Activity and reflection should ideally complement and support each other. Action by itself is blind, reflection impotent. Before investing great amounts of energy in a goal, it pays to raise the fundamental questions: Is this something I really want to do? Is it something I enjoy doing? Am I likely to enjoy it in the foreseeable future? Is the price that - I - and others - will have to pay worth it? Will I be able to live with myself if I accomplish it?
These seemingly easy questions are almost impossible to answer for someone who has lost touch with his own experience. If a man has not bothered to find out what he wants, if his attention is so wrapped up in external goals that he fails to notice his own feelings, then he cannot plan action meaningfully. On the other hand, if the habit of reflection is well developed, a person need not go through a lot of soul-searching to decide whether a course of action is entropic or not. He will know, almost intuitively, that this promotion will produce more stress than it is worth, or that this particular friendship, attractive as it is, would lead to unacceptable tensions in the context of marriage.

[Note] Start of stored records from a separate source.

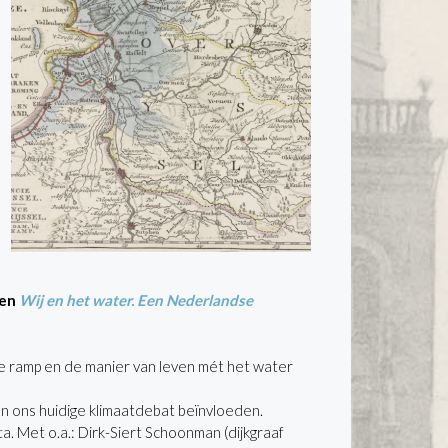
en
Wij en het water. Een Nederlandse
e ramp en de manier van leven mét het water
n ons huidige klimaatdebat beïnvloeden.
. Met o.a.: Dirk-Siert Schoonman (dijkgraaf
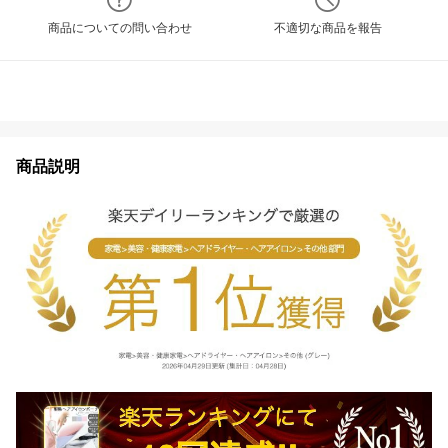
商品についての問い合わせ
不適切な商品を報告
商品説明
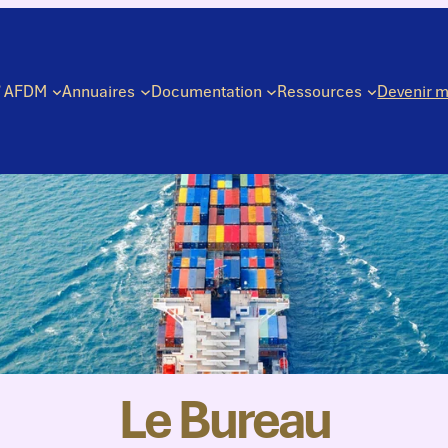
’ AFDM
Annuaires
Documentation
Ressources
Devenir 
Le Bureau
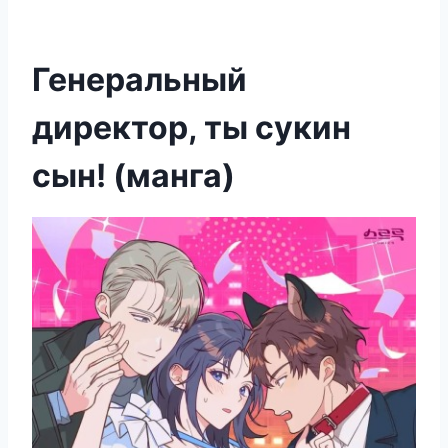
Генеральный
директор, ты сукин
сын! (манга)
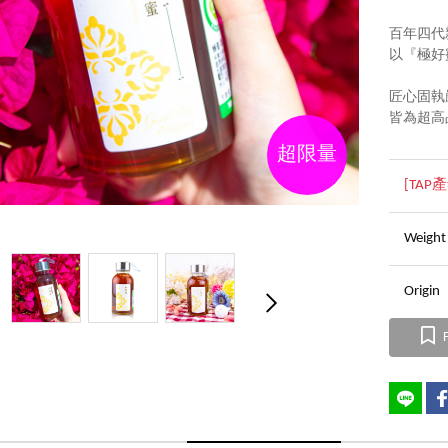
百年四代
以『極好
匠心固執
皆為超高
超限量
[TA
Wei
Orig
F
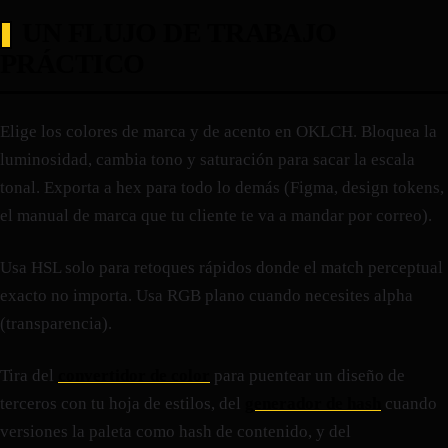
UN FLUJO DE TRABAJO
PRÁCTICO
Elige los colores de marca y de acento en OKLCH. Bloquea la
luminosidad, cambia tono y saturación para sacar la escala
tonal. Exporta a hex para todo lo demás (Figma, design tokens,
el manual de marca que tu cliente te va a mandar por correo).
Usa HSL solo para retoques rápidos donde el match perceptual
exacto no importa. Usa RGB plano cuando necesites alpha
(transparencia).
Tira del
convertidor de color
para puentear un diseño de
terceros con tu hoja de estilos, del
generador de hash
cuando
versiones la paleta como hash de contenido, y del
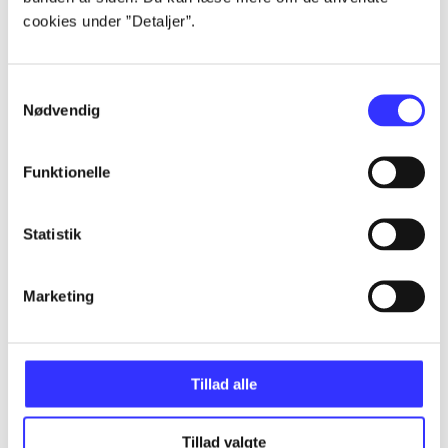
Alle registrerede artikler fordelt på udgivelser
cookies under ”Detaljer”.
...
Samtykkevalg
Nødvendig
...
Funktionelle
...
Statistik
...
Marketing
...
Tillad alle
Tillad valgte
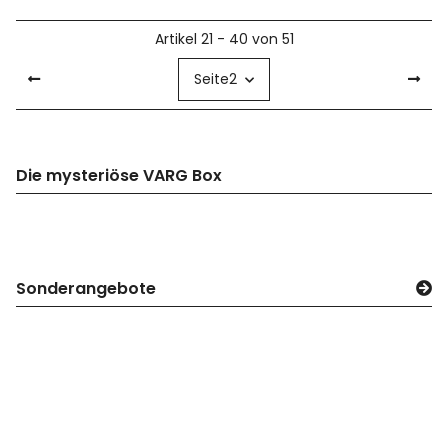
Artikel 21 - 40 von 51
Seite
2
Die mysteriöse VARG Box
Sonderangebote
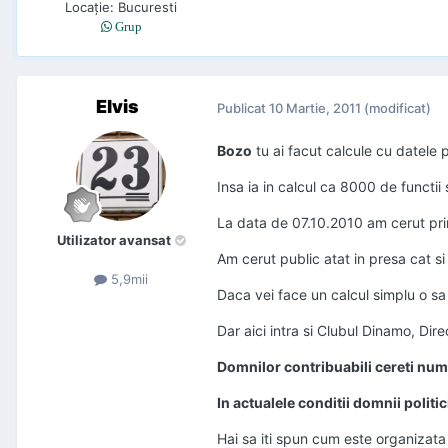
Locaţie
:
Bucuresti
Grup
Elvis
Publicat
10 Martie, 2011
(modificat)
Bozo
tu ai facut calcule cu datele p
Insa ia in calcul ca 8000 de functi
La data de 07.10.2010 am cerut pri
Utilizator avansat
Am cerut public atat in presa cat s
5,9mii
Daca vei face un calcul simplu o sa
Dar aici intra si Clubul Dinamo, Direc
Domnilor contribuabili cereti numar
In actualele conditii domnii politi
Hai sa iti spun cum este organizata 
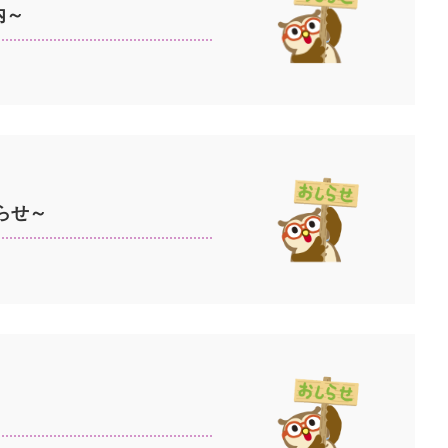
内～
らせ～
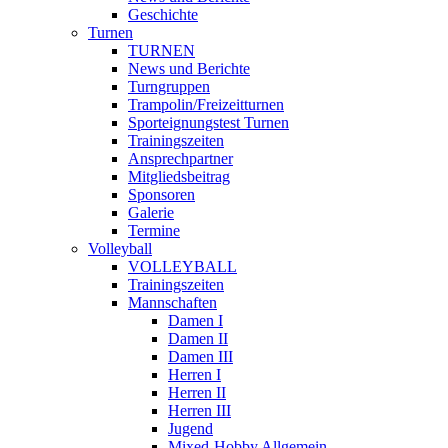
Geschichte
Turnen
TURNEN
News und Berichte
Turngruppen
Trampolin/Freizeitturnen
Sporteignungstest Turnen
Trainingszeiten
Ansprechpartner
Mitgliedsbeitrag
Sponsoren
Galerie
Termine
Volleyball
VOLLEYBALL
Trainingszeiten
Mannschaften
Damen I
Damen II
Damen III
Herren I
Herren II
Herren III
Jugend
Mixed-Hobby Allgemein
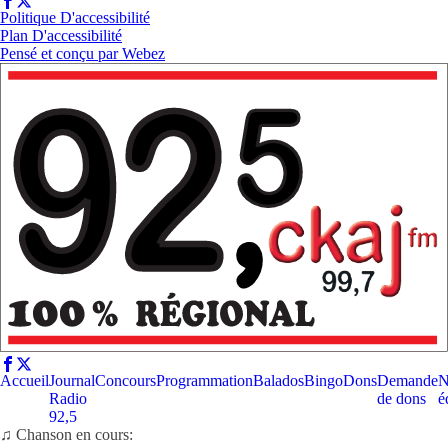
Politique D'accessibilité
Plan D'accessibilité
Pensé et conçu par
Webez
Accueil
Journal
Concours
Programmation
Balados
Bingo
Dons
Demande
N
Radio
de dons
é
92,5
♫ Chanson en cours:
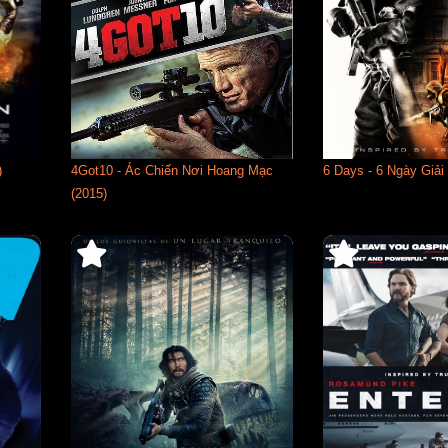
)
4Got10 - Ác Chiến Nơi Hoang Mạc
6 Days - 6 Ngày Giải
(2015)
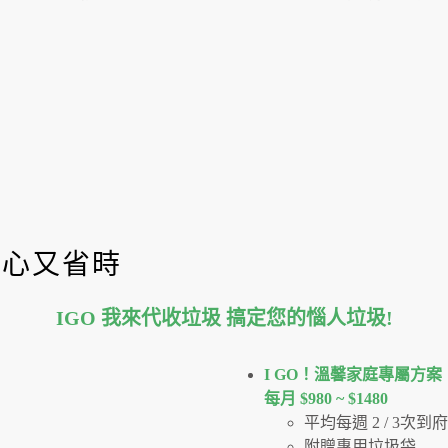
省心又省時
IGO 我來代收垃圾 搞定您的惱人垃圾
!
I GO！溫馨家庭專屬方案
每月 $980 ~ $1480
平均每週 2 / 3次
附贈專用垃圾袋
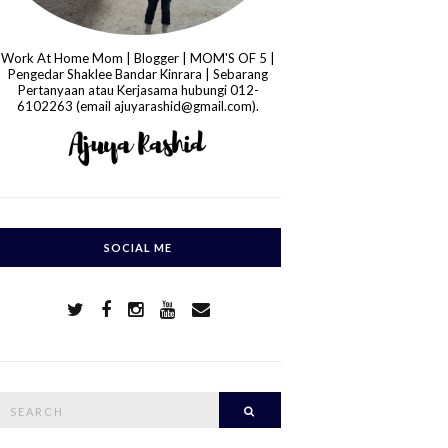
Work At Home Mom | Blogger | MOM'S OF 5 |
Pengedar Shaklee Bandar Kinrara | Sebarang
Pertanyaan atau Kerjasama hubungi 012-
6102263 (email ajuyarashid@gmail.com).
SOCIAL ME
S
Search
e
a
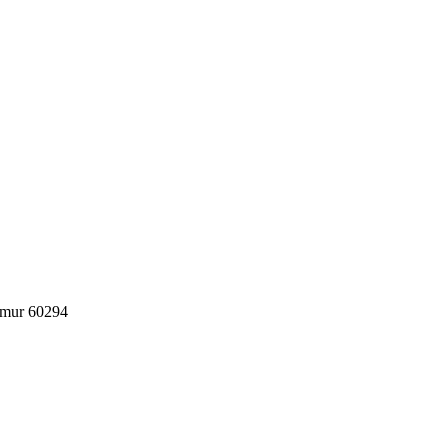
imur 60294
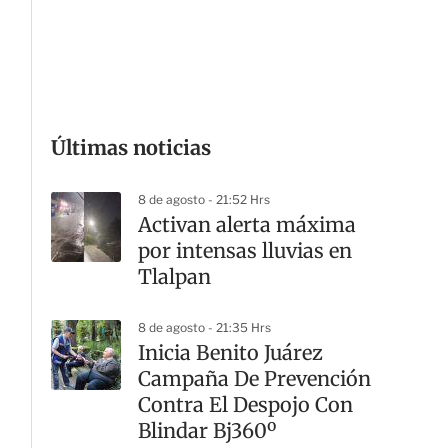
G
Últimas noticias
8 de agosto - 21:52 Hrs
Activan alerta máxima
por intensas lluvias en
Tlalpan
8 de agosto - 21:35 Hrs
Inicia Benito Juárez
Campaña De Prevención
Contra El Despojo Con
Blindar Bj360º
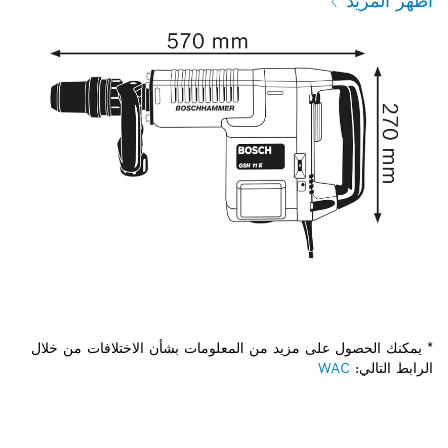
أظهر المزيد
* يمكنك الحصول على مزيد من المعلومات بشأن الاختلافات من خلال
الرابط التالي:
WAC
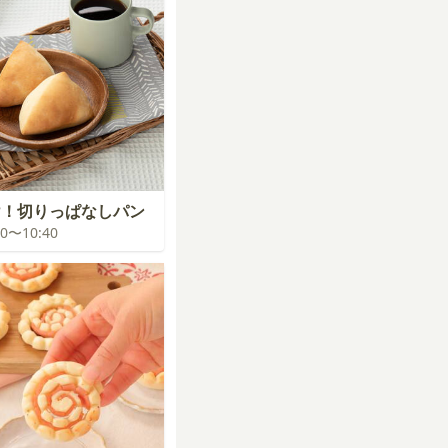
け！切りっぱなしパン
:00〜10:40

It is relatively easy to bring order to the mind for short stretches of time; any realistic goal can accomplish this. A good game, an emergency at work, a happy interlude at home will focus attention and produce the harmonious experience of flow. But it is much more difficult to extend this state of being through the entirety of life. For this it is necessary to invest energy in goals that are so persuasive that they justify effort even when our resources are exhausted and when fate is merciless in refusing us a chance at having a comfortable life. If goals are well chosen, and if we have the courage to abide by them despite opposition, we shall be so focused on the actions and events around us that we won't have the time to be unhappy. And then we shall directly feel a sense of order in the warp and the woof of life that fits every thought and emotion into a harmonious whole."